Technical hurdles were prominent in scenes where Luca and Alberto’s transition from bright-colored amphibians to flesh-and-blood rascals. Significant character work went into the shading of their scales and their texture. Each transformation was conceived differently depending on the emotional tone of the moment: slower for instances of wonder and sudden for those of fright.

Halfway through the production of “Luca,” Casarosa had a course-correcting conversation with his friend, the real-life Alberto. The two had stayed in touch on and off over the decades living across the globe from each other. A profoundly bittersweet realization emerged from their exchange that reframed the heartening conclusion of the movie. Rather than softening the gut-punch of the inseparable buds parting ways, such hard truth was embraced on screen.

“We really started thinking about how in many ways we had to say goodbye to move on. We were so close and that might’ve held us up from going into the world and going towards our destinies,” said Casarosa. “We really found our way once we separated. It is natural.”

For Casarosa, a pillar of his platonic affection with Alberto was their shared status as unfashionable outsiders finding invaluable validation in their camaraderie when adolescent insecurities plagued them —like Luca and Alberto do in the film by chanting “silenzio Bruno,” to hush their inner voices of self-doubt, which they’ve dubbed Bruno.

Empathetic with anyone who’s ever felt alienated, he’s delighted by the reception from the LGBTQ+ community and their queer interpretation of “Luca,” as well as how those who’ve left home to sail after an aspiration have also identified with it. “We always thought this was about owning yourself, owning your difference, and flying your freak flag.

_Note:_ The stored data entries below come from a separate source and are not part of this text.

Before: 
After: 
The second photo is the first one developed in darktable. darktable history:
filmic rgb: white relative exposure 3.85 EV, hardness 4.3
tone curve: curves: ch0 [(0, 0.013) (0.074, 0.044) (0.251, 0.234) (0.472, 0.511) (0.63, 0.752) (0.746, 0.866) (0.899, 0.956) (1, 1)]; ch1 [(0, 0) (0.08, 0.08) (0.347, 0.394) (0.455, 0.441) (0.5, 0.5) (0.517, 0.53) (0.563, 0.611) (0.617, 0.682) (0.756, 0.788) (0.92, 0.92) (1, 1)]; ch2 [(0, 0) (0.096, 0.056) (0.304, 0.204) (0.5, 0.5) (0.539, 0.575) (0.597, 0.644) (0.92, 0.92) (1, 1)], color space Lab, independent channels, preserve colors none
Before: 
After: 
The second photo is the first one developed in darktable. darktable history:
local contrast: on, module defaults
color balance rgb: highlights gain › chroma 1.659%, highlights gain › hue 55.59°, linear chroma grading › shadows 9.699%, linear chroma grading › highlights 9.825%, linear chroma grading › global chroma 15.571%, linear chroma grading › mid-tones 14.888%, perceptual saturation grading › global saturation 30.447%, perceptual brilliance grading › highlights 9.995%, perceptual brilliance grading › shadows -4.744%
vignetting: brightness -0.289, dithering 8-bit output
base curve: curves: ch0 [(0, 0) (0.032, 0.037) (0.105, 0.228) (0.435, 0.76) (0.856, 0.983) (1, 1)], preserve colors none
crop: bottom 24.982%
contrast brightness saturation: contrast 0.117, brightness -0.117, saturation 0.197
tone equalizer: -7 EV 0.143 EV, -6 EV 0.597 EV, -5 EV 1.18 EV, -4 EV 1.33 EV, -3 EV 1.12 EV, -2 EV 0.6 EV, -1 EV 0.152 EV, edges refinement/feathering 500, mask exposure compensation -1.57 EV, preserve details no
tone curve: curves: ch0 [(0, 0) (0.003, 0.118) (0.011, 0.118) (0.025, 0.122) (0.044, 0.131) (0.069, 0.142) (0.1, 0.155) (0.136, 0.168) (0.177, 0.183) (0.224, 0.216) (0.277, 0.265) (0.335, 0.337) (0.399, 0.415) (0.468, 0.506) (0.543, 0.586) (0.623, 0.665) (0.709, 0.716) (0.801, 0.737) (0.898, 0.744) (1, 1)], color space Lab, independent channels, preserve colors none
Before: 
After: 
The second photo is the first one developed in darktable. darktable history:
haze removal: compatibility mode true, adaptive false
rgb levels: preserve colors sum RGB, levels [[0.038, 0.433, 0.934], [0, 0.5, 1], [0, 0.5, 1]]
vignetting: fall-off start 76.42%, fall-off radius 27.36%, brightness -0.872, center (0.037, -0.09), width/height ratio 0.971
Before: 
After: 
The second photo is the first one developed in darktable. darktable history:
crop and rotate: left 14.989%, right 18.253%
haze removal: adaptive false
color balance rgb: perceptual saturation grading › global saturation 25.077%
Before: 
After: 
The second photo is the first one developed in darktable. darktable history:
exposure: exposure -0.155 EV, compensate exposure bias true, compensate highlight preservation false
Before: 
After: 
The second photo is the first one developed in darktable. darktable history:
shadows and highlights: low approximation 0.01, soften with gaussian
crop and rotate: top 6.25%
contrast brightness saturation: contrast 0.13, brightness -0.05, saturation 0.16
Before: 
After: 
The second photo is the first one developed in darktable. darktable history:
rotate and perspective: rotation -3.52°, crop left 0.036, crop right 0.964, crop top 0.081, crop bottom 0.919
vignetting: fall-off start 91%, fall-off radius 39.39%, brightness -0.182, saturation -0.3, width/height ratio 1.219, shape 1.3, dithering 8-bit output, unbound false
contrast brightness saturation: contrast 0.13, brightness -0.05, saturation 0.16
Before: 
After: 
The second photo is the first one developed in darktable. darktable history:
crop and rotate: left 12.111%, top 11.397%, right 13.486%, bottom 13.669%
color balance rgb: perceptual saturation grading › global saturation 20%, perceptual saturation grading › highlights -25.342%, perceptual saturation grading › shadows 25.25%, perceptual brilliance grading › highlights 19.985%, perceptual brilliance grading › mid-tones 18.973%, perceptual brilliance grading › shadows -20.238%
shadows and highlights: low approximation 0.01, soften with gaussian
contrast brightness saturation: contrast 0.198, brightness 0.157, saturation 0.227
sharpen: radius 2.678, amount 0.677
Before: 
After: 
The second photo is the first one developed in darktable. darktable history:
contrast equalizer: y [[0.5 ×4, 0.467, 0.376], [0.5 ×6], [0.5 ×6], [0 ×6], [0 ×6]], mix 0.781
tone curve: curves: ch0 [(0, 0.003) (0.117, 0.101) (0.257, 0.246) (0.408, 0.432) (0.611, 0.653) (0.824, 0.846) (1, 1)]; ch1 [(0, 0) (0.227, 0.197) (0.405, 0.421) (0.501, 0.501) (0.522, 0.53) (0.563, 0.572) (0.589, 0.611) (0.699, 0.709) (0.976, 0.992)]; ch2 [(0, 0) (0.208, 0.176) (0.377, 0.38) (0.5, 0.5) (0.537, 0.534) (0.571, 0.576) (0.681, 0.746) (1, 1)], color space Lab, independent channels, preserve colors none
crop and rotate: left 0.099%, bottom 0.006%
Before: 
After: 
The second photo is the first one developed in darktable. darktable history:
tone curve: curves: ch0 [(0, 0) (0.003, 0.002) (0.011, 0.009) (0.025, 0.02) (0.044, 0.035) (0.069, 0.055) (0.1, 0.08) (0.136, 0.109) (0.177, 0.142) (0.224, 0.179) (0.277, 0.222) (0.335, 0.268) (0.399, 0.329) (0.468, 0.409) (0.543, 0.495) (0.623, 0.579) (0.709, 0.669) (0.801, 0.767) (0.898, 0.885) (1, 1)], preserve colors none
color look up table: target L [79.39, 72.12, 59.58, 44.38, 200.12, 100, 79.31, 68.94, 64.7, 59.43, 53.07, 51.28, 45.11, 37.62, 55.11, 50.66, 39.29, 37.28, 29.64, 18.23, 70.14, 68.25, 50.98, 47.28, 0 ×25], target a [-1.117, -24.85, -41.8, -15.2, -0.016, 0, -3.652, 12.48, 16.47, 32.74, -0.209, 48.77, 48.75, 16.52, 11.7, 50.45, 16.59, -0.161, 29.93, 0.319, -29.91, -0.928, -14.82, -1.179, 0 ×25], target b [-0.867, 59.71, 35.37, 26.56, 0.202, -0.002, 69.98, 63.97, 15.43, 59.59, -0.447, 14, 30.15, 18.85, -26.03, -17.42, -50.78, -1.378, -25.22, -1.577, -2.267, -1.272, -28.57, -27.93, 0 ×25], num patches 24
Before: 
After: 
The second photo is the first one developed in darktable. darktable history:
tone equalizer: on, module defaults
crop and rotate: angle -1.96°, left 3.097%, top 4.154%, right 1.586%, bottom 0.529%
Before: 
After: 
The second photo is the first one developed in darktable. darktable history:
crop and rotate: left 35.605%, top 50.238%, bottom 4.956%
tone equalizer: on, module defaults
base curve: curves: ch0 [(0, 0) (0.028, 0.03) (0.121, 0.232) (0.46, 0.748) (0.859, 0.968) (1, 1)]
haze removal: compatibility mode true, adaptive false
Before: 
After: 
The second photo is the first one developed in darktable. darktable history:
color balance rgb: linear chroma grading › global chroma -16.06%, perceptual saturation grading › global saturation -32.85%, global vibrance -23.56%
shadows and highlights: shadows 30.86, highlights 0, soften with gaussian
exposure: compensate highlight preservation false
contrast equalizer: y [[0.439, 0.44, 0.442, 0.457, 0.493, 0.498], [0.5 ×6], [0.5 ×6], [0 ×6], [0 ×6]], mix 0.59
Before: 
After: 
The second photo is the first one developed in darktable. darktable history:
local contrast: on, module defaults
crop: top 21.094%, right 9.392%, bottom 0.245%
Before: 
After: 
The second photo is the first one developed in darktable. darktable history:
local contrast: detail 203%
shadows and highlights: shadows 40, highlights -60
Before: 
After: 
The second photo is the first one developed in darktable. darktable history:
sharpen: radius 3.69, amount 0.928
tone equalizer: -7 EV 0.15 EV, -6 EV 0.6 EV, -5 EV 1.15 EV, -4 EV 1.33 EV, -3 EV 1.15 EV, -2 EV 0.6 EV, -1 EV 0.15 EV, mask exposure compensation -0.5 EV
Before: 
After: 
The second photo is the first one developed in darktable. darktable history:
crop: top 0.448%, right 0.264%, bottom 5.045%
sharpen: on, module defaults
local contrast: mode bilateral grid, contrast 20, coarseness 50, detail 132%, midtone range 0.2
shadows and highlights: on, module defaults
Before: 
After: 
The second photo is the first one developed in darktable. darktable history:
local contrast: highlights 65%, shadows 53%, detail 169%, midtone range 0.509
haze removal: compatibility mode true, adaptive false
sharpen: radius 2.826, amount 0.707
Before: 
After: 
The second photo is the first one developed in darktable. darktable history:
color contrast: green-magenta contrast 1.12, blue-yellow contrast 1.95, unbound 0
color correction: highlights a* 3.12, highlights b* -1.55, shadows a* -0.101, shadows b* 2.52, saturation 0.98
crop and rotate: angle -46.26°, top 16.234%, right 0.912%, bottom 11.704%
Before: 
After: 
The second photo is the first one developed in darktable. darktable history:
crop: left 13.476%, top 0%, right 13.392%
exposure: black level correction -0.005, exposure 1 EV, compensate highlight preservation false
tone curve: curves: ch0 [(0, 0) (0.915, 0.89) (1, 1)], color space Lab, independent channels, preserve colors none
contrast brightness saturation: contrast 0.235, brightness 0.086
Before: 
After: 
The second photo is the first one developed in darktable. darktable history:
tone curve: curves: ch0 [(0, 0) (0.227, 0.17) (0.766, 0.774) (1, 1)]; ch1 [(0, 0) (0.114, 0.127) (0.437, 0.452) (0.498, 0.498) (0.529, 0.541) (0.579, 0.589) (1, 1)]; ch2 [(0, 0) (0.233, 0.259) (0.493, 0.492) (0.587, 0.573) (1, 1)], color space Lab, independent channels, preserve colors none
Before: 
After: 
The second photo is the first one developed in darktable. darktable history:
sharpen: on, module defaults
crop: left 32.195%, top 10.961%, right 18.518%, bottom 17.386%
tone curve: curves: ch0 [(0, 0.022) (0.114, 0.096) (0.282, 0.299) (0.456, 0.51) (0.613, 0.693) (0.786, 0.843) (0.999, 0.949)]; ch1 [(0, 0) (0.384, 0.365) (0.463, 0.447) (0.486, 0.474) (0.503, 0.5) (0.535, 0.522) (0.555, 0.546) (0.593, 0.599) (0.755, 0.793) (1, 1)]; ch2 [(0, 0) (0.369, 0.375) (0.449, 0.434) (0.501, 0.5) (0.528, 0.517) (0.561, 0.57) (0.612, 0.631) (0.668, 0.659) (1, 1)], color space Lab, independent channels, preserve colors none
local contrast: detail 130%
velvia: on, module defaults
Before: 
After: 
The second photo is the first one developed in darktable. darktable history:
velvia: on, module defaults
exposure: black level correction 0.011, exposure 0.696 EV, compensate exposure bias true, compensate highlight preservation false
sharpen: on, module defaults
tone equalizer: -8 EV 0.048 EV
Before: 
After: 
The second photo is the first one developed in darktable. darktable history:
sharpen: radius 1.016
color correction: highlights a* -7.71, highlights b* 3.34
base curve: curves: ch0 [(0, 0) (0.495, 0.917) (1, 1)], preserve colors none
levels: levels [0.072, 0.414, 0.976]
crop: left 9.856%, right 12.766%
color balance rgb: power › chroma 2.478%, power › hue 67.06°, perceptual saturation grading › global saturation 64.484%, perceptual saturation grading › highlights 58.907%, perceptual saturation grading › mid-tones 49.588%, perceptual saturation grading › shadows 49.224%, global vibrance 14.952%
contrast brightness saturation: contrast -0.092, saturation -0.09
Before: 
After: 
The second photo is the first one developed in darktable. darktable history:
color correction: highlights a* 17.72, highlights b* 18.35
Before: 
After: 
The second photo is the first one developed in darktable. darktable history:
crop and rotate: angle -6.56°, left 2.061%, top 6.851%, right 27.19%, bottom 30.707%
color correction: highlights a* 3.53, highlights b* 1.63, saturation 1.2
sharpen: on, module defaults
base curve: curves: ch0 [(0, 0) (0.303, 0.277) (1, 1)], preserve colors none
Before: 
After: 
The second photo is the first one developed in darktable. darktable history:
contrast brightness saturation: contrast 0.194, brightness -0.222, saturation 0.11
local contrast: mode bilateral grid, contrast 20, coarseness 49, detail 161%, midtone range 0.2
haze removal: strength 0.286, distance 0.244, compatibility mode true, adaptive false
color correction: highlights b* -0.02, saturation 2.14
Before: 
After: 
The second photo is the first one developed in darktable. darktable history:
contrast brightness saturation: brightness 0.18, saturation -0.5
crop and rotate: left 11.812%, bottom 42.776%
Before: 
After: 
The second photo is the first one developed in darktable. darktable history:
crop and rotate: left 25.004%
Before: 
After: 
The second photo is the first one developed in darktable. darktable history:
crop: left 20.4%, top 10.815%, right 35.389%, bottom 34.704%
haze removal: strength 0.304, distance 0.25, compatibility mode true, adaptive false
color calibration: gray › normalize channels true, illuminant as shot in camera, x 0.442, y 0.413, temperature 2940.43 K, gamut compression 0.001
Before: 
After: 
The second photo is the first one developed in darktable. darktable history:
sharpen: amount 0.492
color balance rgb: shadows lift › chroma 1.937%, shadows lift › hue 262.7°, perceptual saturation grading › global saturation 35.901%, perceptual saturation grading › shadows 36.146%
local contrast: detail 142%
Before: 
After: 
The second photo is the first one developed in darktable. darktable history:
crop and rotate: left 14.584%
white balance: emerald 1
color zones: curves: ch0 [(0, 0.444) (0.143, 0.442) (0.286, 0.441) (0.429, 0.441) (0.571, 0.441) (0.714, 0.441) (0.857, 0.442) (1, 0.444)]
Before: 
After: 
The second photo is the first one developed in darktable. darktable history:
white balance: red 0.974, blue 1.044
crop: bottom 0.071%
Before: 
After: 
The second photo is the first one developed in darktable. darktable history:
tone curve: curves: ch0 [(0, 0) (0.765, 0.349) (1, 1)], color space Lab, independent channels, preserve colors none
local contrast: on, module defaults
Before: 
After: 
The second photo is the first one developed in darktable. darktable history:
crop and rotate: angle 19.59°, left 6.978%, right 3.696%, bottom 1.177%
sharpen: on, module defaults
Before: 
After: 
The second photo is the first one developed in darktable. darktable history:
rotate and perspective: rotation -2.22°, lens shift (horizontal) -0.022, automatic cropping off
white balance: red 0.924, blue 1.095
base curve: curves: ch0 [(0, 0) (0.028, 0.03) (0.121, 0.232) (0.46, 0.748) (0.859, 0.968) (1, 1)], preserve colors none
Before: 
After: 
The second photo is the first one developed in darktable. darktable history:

I’ve been amazed at how many different flags have been brought up to the table that we hadn’t immediately foreseen,” Casarosa said.

Casarosa and his own fearless Alberto reunited for the Italian premiere of this top-tier Pixar wonder, a sublime tribute to fraternal bonds with an indelible permanence. Diving into the same Cinque Terre waters where they reveled in their youthful escapades before the tides of life pulled them apart, the duo came full circle. “It felt like we had one more adventure because of this movie, which was extra special,” recalled Casarosa.